If I understand you correctly, you edited the daily pages directly and
generated the project specific ones automatically from that. The normal
Org approach is to go the opposite direction: you edit your project
files directly and use the agenda to view tasks (and notes, if you
include an active timestamp in them or tell the agenda to show inactive
timestamps) by date in daily, weekly or monthly views.

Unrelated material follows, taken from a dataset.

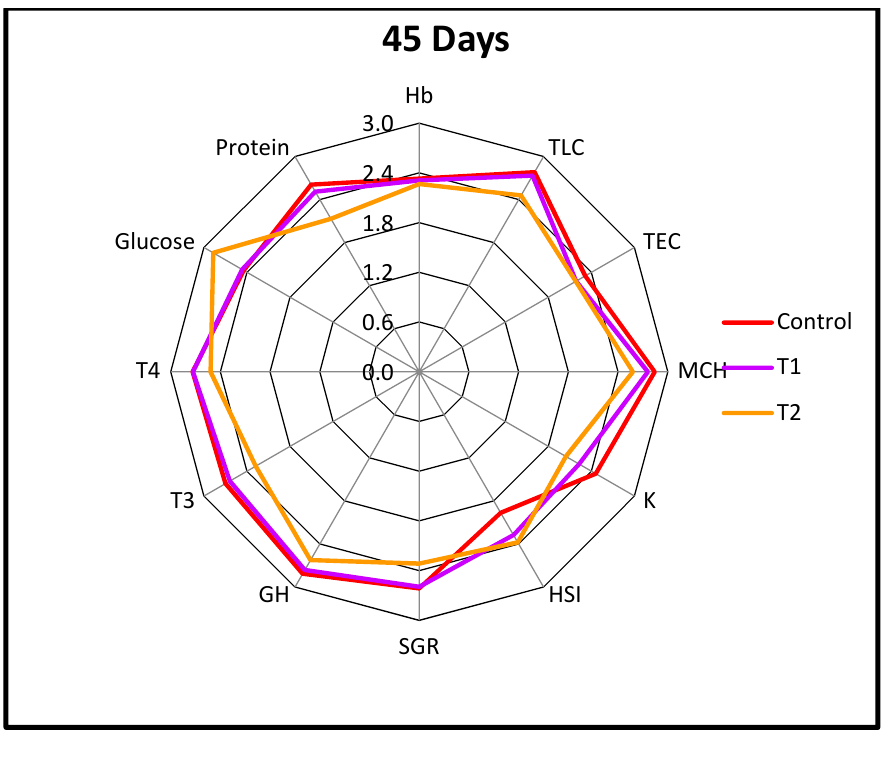
Figure 6. Star plot of the studied biomarkers in Clarias batrachus after ( a ) 15 days, ( b ) 30 days, and ( c ) 45 days diazinon exposure.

 --- Can I make something (a headline and the notes below it) a
 'double-entry' item? In other words, if I keep the file MainProject.org
 and tag a bunch of headlines in my journals with MainProject, can I get
 those items to also appear in MainProject.org without having to add them
 in both places?

As far as I know, org does not support this. You could create an agenda
view that displays items tagged with MainProject and put a link to that
agenda view into MainProject.org, but I do not know of a way to directly
include something.


 - Are there any other suggestions for how to do something like this? I'm
 new and open to other better ways. I saw Carsten's presentation (not the
 Google Tech talk one) and am somewhat against the idea of a huge, long
 file. I guess if you can collapse it enough it's fine... but it just
 doesn't feel right. I love my current method of just keeping a journal
 entry per day and letting my TiddlyWiki code automatically update the
 project pages accordingly. Starting with a way to replicate that
 functionality as well as adding in the todos all in one place would hook
 me on org-mode for sure.
 

I also rejected the idea of one long file until recently, when I
realized that you do not have to navigate that huge file manually.
Nowadays, I have two big org files: projects.org (actionable things) and
reference.org (nonactionable things).

In my day-to-day usage, I do some edits (changing TODO state and tags,
killing an entry) directly from the agenda; for others, I press ENTER or
TAB in the agenda to jump to the entry.
I used to have a separate file for each project, because I liked to only
see and edit one project at a time, and the agenda also displays the
file name before each TODO entry.

However, I learned that you can get the benefits of lots of small files
with one big file, without having to come up with a file name and adding
a new file to org-agenda-files for each project (and ending up with
dozens of open buffers):
To change the text that the agenda displays before an entry, set the
CATEGORY property. To only see and the project you currently care about,
use C-x n s (org-narrow-to-subtree); when you want to see the whole file
again, use C-x n w (widen).


 
 Best regards,
 John
 
 P.S. I was not sure what to search for in order to find out if there was
 an implementation for this. I read under the manual about linking and
 did some various searches regarding 'wiki-like' behavior for org-mode
 (as this felt like what I'm perhaps trying to do), but nothing really
 seemed to apply to this; mainly, nothing about having two 'snippets'
 mutually update one another.

The general approach in Org seems to be that every piece of information
is stored in one place, then you use the agenda to slice and dice it
according to your needs.

I guess you could keep one chronological journal file and define an
agenda view for each project, but it should be much easier to keep each
project in a separate subtree (or file), because the chronological
agenda view is already there.


I took a look at my git repository: I have been using org-mode for about
ten months now; the system in its current state is much younger. Try
using org for some time, and experience the ability to customize it to
your needs. It also helped me a lot to read through the whole manual at
least once (without understanding everything), to get a general idea of
what is possible. There is also a lot of information to be found on worg
or in the archives of this mailing list, and of course in the
documentation strings of all those variables.